● Texte source
Le serveur Français OVH, qui héberge actuellement WikiLeaks, se voit directement visé par ces menaces (à peine) voilées. Détail cocasse : OVH compte parmi ses habitants une partie des sites officiels du gouvernement.

« ce n’est pas au monde politique ni à OVH de décider de la fermeture d’un site » (OVH)

Exécutif et justice : liaisons dangereuses.
C’est là que l’affaire se corse et soulève plusieurs interrogations. L’exécutif peut-il faire peser un tel poids sur la justice ? En théorie, la réponse est non. Dans les faits, la problématique se complique. OVH, qui s’est exprimé vendredi par un message de son fondateur adressé à ses clients, a déjà saisi le juge des référés « afin qu’il se prononce sur la légalité de ce site sur le territoire français ». Dans son communiqué, l’hébergeur rappelle également que « ce n’est pas au monde politique ni à OVH de décider de la fermeture d’un site ». Parmi les moyens de pressions dont dispose le gouvernement, la loi sur la confiance dans l’économie numérique stipule qu’un juge peut ordonner à un hébergeur – en référé ou sur une requête – de retirer un contenu jugé illicite. Un dispositif idéal pour l’Elysée : la décision de ce type de procédure s’effectue dans des délais très courts, variant de 24h à 48h. Pour le plaignant, la complexité de l’affaire se résume ainsi à démontrer l’illégalité présumée du site. L’article 414-8 du code pénal fait ici office d’atout. Il y est écrit que les intérêts fondamentaux de la nation et le secret défense sont « applicables aux actes… qui seraient commis au préjudice des puissances signataires du traité de l’Atlantique Nord ». Bon point pour le gouvernement : les Etats-Unis en font partie. Mais en attendant le verdict du juge, Eric Besson aura une lourde tâche : contrer certains contre-arguments gênants. Parmi ceux-ci, la loi sur la Presse de 1881, qui protège la liberté d’expression.

Et la liberté d’expression ?

● Données fournies
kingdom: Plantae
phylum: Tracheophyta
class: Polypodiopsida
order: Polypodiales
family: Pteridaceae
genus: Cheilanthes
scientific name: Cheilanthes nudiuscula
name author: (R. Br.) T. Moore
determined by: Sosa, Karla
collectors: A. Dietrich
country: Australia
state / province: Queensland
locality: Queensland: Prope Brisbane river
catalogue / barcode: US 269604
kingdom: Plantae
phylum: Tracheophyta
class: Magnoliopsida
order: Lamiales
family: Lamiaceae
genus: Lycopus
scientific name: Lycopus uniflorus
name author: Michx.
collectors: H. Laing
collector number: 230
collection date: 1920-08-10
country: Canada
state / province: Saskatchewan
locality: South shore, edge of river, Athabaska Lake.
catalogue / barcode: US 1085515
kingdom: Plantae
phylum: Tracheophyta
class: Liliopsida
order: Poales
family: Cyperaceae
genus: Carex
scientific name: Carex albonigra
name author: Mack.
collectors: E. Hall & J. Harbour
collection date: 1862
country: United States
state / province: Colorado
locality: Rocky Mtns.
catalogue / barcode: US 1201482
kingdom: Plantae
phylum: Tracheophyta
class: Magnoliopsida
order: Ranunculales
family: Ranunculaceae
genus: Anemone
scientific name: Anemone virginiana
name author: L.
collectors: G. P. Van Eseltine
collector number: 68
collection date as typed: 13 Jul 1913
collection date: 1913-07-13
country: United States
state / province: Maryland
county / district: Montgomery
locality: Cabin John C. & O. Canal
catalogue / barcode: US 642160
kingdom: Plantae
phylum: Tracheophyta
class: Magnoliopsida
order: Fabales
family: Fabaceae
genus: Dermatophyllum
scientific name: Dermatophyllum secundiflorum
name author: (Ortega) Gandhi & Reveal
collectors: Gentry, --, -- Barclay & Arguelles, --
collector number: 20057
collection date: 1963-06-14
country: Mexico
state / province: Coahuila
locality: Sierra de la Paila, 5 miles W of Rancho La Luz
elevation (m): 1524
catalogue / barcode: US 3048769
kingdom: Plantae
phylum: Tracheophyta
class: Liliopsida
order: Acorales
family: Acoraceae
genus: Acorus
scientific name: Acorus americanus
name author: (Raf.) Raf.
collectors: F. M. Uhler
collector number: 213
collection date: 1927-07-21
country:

● Consigne
D'après le texte sur OVH et WikiLeaks, dans quels délais est prise la décision dans ce type de procédure ? Les données ne sont pas nécessaires ici.

● Résultat
Dans des délais très courts, variant de 24h à 48h.